= Supreme Court cases of the American Civil War =

A number of cases were tried before the Supreme Court of the United States during the period of the American Civil War. These cases focused on wartime civil liberties, and the ability of the various branches of the government to alter them. The following cases were among the most significant.

==Pre-war==
- Ex parte Bollman (1807) was an early case that made many important arguments about the power of the Supreme Court, as well as the constitutional definition of treason.
- Dred Scott v. Sandford (1857) Dred Scott, a slave owned by a Dr. Emerson, was taken from Missouri to a free state and then back to Missouri again. Scott sued, claiming that his residence in a free territory granted him freedom. In a 7–2 vote, the Supreme Court decided that Congress did not have the power to prohibit slavery in the territories, making the already repealed Missouri Compromise of 1820 unconstitutional. Furthermore, the Court went on to state that blacks were not citizens of the United States and could not become citizens and therefore they could not sue in a court.

==During the war==
- Ex parte Merryman (1861) was actually not a Supreme Court case, although it was heard by then-Chief Justice Roger Taney (see circuit riding). Taney protested Lincoln's secret notice granting military personnel the power to suspend the writ of habeas corpus. This case is an example of a U.S. President ignoring a court's ruling on the grounds of necessity.
- In Ex parte Vallandigham (1863), a former congressman was tried before a military tribunal by General Ambrose Burnside for treason after he delivered an incendiary speech at Mount Vernon. A writ of certiorari brought the case to the Supreme Court under Chief Justice Roger Taney. The court avoided disagreement with the President or military by arguing that since the extra-legal tribunals were, unsurprisingly, not listed in any documents enumerating courts over which the Supreme Court had authority, Vallandigham had no grounds for appeal. Ex parte Metzger was used as precedent.

==Post-war==
- In Ex parte Milligan (1866), the Supreme Court led by Chase ruled that, so long as local civilian courts are open, citizens may not be tried by military tribunals.
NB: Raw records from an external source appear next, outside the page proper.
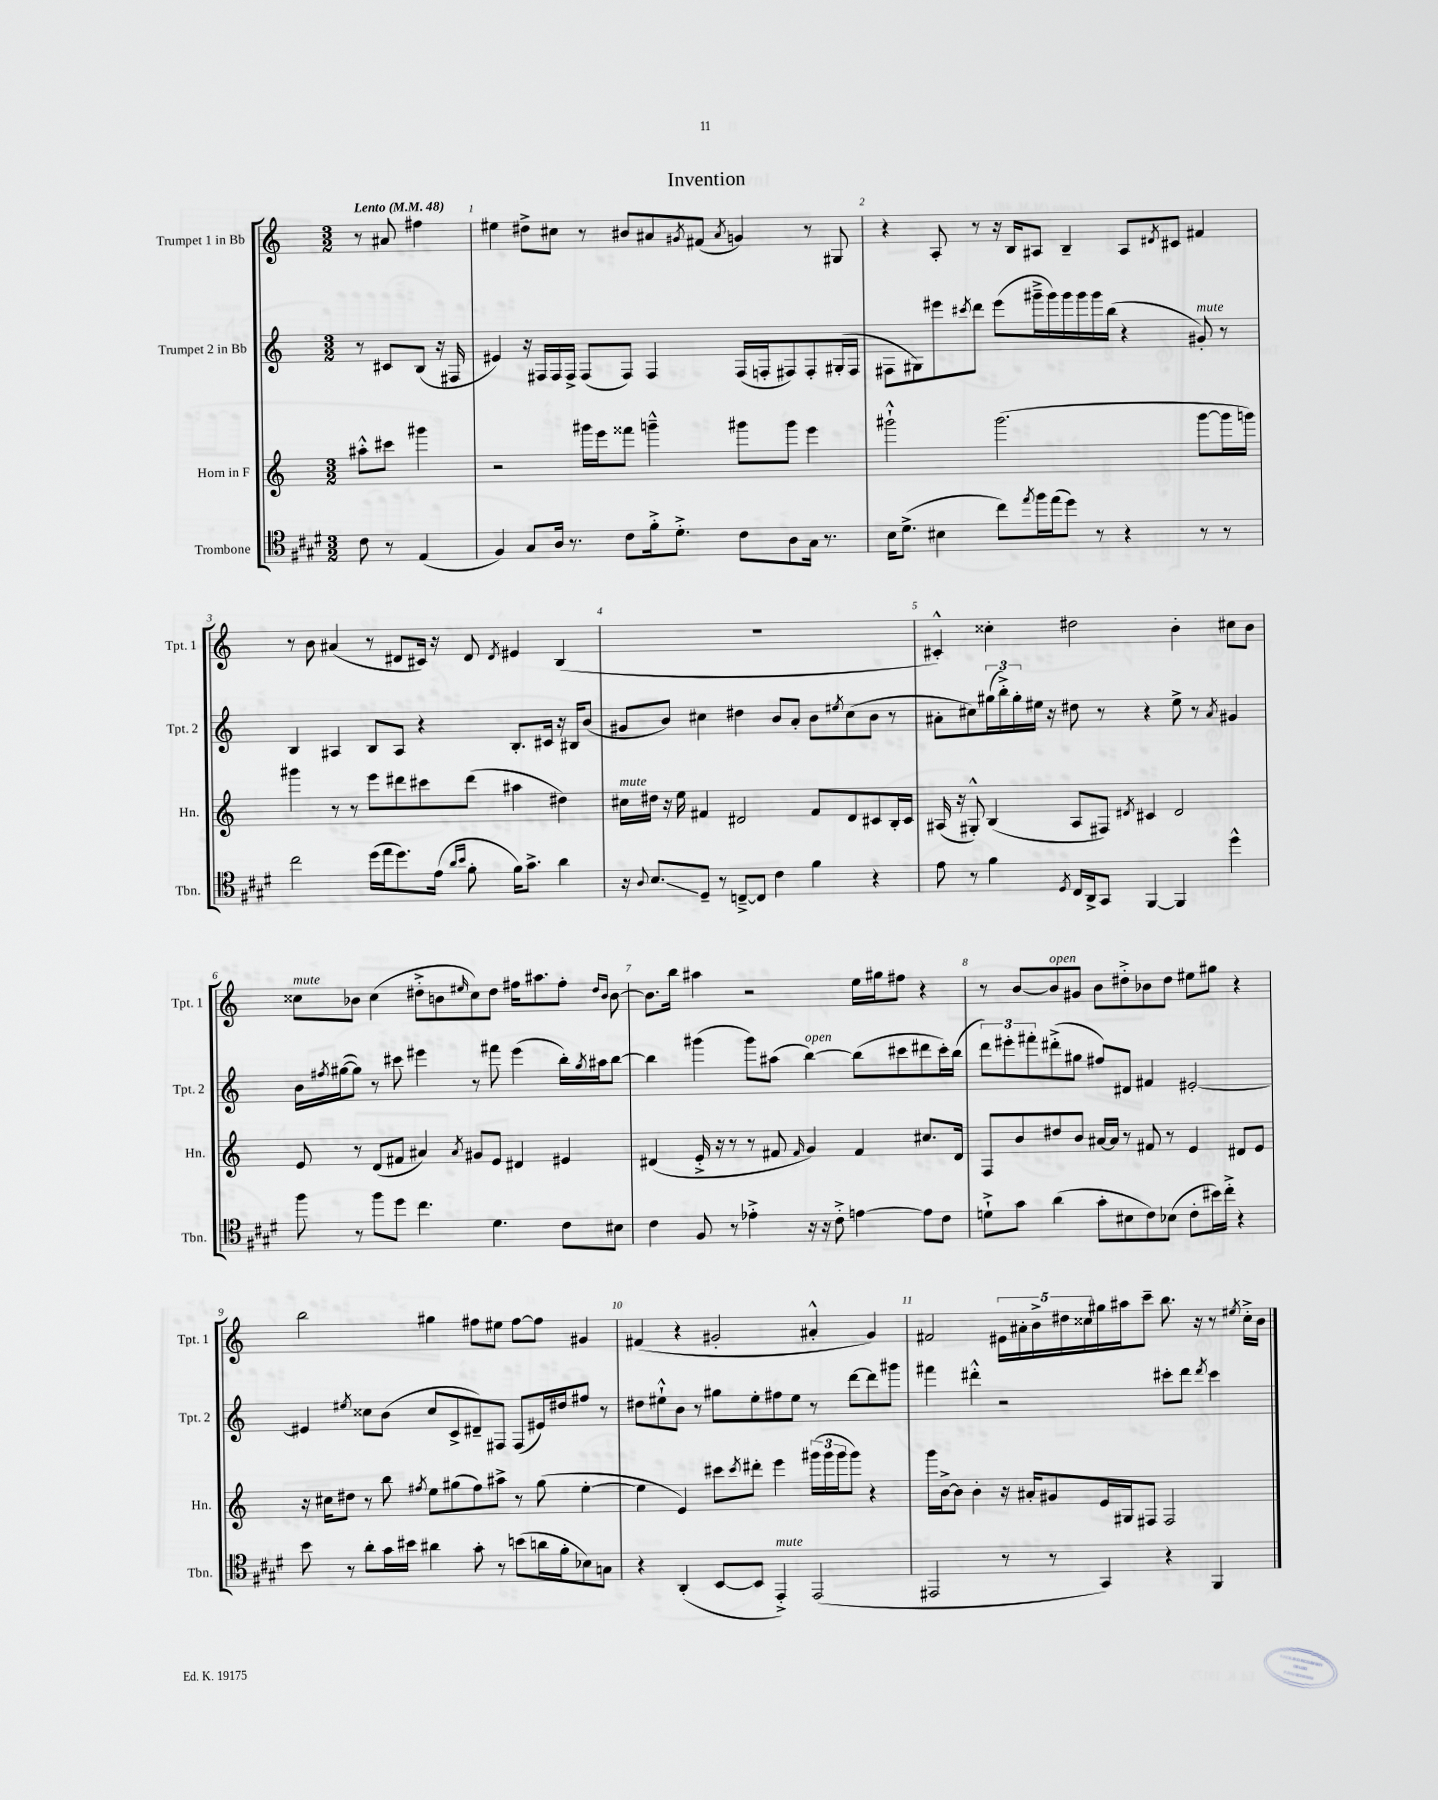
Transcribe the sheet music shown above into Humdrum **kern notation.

**kern	**kern	**kern	**kern
*staff4	*staff3	*staff2	*staff1
*clefC4	*clefG2	*clefG2	*clefG2
*k[f#c#g#d#]	*k[]	*k[]	*k[]
*M3/2	*M3/2	*M3/2	*M3/2
*MM48	*MM48	*MM48	*MM48
8c#	8aa#'^^	8r	8r
8r	8ccc#	8c#	8a#
(4E	4ggg#	(8B	4ff#
.	.	16r	.
.	.	16F#	.
=	=	=	=
4F#)	2r	4e#)	4ee#
8G#	.	16r	8dd#^
.	.	16F#	.
16A	.	16F#	8cc#
8.r	.	16F#^	.
.	16ggg#	(8F#	8r
.	16eee	.	.
8c#	8fff##	8F#)	8b#
16f#'^	4ggg~^^	4F#	8a#
8.d#'^	.	.	.
.	.	.	8qg#
.	.	.	(8f#
.	.	.	8qa#
8c#	8ggg#	(16F#	4g)
.	.	16F'	.
8A	8ggg#	8F#)	.
16G#	4eee	8F#'	8r
8.r	.	.	.
.	.	(16G#'	8G#
.	.	16F#	.
=	=	=	=
16B	2ggg#`^^	8F#	4r
(8.d#^	.	.	.
.	.	8G#)	.
4B#	.	8eee#	8A'
.	.	8qccc#	.
.	.	8ddd	8r
8cc#)	(2.ggg#	(8eee#	16r
.	.	.	16B
8qee	.	.	.
16ff#	.	16ggg#~^	8A#
(16ee	.	16ggg#)	.
8dd#)	.	16ggg#	4B~
.	.	16ggg#	.
8r	.	16ggg#	.
.	.	(16bb	.
4r	.	4r	8A#
.	.	.	8qd#
.	.	.	8c#
8r	[8ggg#	8g#')	4f#
8r	16ggg#]	8r	.
.	16ggg)	.	.
=	=	=	=
2cc#	4ggg#	4B	8r
.	.	.	8b
.	8r	4A#	(4a#
.	8r	.	.
(16dd#	8eee	8B	8r
16ee	.	.	.
8.dd#)	8ddd#	8A#	8d#
.	8ccc#	4r	16c#)
(16e	.	.	16r
16qqa	.	.	.
16qqb	.	.	.
8f#'	(8ddd#	.	8d#
.	.	.	8qd#
16f#)	4aa#	8.B'	4e#
8.g#^	.	.	.
.	.	16c#	.
4a	4dd#)	16r	(4B
.	.	16B#	.
.	.	(8b	.
=	=	=	=
16r	16cc#	8g#	1.r
8qqA	.	.	.
8.B	16dd#	.	.
.	16r	8b)	.
.	16ee	.	.
8D#~	4f#	4cc#	.
8r	.	.	.
[8C~^	2d#	4dd#	.
8C]	.	.	.
4c#	.	8b	.
.	.	8a'	.
4f#	8f#	8b	.
.	.	8qee#	.
.	8d#	(8cc#	.
4r	8c#	8b	.
.	16B'	8r	.
.	16c#	.	.
=	=	=	=
8e	(16A#	8a#'	4c#'^^)
.	16r	.	.
8r	8G#'^^)	8cc#)	.
4f#	(4B	(24gg#	4cc##'
.	.	24bb'^)	.
.	.	24gg#'	.
.	.	16ee#	.
.	.	16r	.
8qD#	.	.	.
16C#	8A#	8dd#	2dd#
16AA^	.	.	.
8GG#	8F#)	8r	.
.	8qd#	.	.
[4FF#	4c#	4r	.
4FF#]	2d#	8ee#^	4b'
.	.	8r	.
.	.	8qa#	.
4dd#^^	.	4g#	8cc#
.	.	.	8b
=	=	=	=
8ff#	8e	16b	8cc##
.	.	8qff#	.
.	.	([16gg#	.
8r	8r	8gg#])	8b-
8ff#	(8d	8r	(4cc##
8dd#	8f#	8ccc#	.
4.cc#	4a#)	4eee#	8dd#'^
.	.	.	8b
.	8qa#	.	16qqee#
.	8g#	8r	8cc##)
4.d#	8e	8fff#	8dd#
.	4d#	(4eee#	16ff#
.	.	.	8.aa#
8c#	4e#	16bb')	8ff#'
.	.	8qgg#	.
.	.	16aa#	.
.	.	.	16qqdd#
.	.	.	16qqb
8B#	.	[8bb	[8b
=	=	=	=
4c#	(4d#	4bb]	8.b]
.	.	.	16bb
8F#	16e'^	(4ggg#	4aa#
.	16r	.	.
8r	8r	.	.
4e-'^	8r	8ggg#)	2r
.	8f#	(8aa#	.
.	16qqf#	.	.
16r	4g)	[4bb)	.
16r	.	.	.
8c#'^	.	.	.
[4e	4f#	(8bb]	16ee
.	.	.	16gg#
.	.	8ccc#	8ff#
8e]	8.cc#	8ddd#	4r
8c#	.	16ccc#')	.
.	16d#	(16bb	.
=	=	=	=
8d`^	8F	12ddd)	8r
.	.	12eee#'	.
8g#	8b	.	[8b
.	.	12fff#'	.
(4a	8dd#	(8ddd#'^	8b]
.	8b	8gg#	8g#
8g#'	[16a#	8ff#)	8b
.	16a#]	.	.
8B#	8r	8d#	8dd#'^
8c#)	8f#	4f#	8b-
(8B-	8r	.	8dd#
8c#'	4e	[2e#'	8ee#
16b#)	.	.	8gg#
16cc#'^	.	.	.
4r	8d#	.	4r
.	8e	.	.
=	=	=	=
8b	16r	4e#]	2bb
.	16cc#	.	.
8r	8dd#	.	.
.	.	8qee#	.
8a'	8r	8cc##	.
16g#	8bb	(8b	.
16b#	.	.	.
.	8qff#	.	.
4a#	8ee	8cc##	4gg#
.	(8gg#	8c^	.
8g#'	8ff#)	8d#~)	8ff#
8r	8aa#^	8F#	8ee#
(8b	8r	(8F#	[8ff#
16a	(8gg#	16e#)	8ff#]
16f#'	.	16dd#	.
8B-)	[4ee'	8ff#	4g#
8G	.	8r	.
=	=	=	=
4r	4ee]	8dd#	(4f#
.	.	8ee#`^^	.
(4AA'	4e)	8b	4r
.	.	8r	.
[8BB	8ccc#	8gg#	2g#'
.	8qccc#	.	.
8BB]	8ddd#'	8ee#'	.
4EE'^)	4eee	8ff#	.
.	.	8ee#	.
(2EE	(24ggg#	8r	4a#'^^
.	24ggg#	.	.
.	24ggg#	.	.
.	8ggg#)	[8ddd	.
.	4r	8ddd]	4g#)
.	.	8ggg#	.
=	=	=	=
2EE#	16ggg	4fff#	2f#
.	[16b^	.	.
.	8b]	.	.
.	4b'	4ddd#'^^	.
8r	16r	2r	20e#
.	.	.	20a#'
.	16a#'	.	.
.	.	.	20b^
8r	8g#	.	.
.	.	.	20dd#
.	.	.	20cc##
4GG#)	16e	.	16gg#
.	16G#	.	16aa#
.	8F#	.	8ccc~
4r	2F#	8ccc#'	8.bb
.	.	8ddd#	.
.	.	.	16r
.	.	8qddd#	.
4FF#	.	4ccc#	8r
.	.	.	8qee#
.	.	.	16cc##'^
.	.	.	16b
==	==	==	==
*-	*-	*-	*-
It further observed that, during the suspension of the writ of habeas corpus, citizens may only be held without charges, not tried, and certainly may not be executed by military tribunals.
- In Texas v. White (1869), the Court held in a 5-3 decision that Texas had remained a state of the United States ever since it first joined the Union, despite its joining the Confederate States of America and its being under military rule at the time of the decision in the case. It further held that the Constitution did not permit states to secede from the United States, and that the ordinances of secession, and all the acts of the legislatures within seceding states intended to give effect to such ordinances, were "absolutely null." However, this decision did allow some possibility of divisibility "through revolution, or through consent of the States."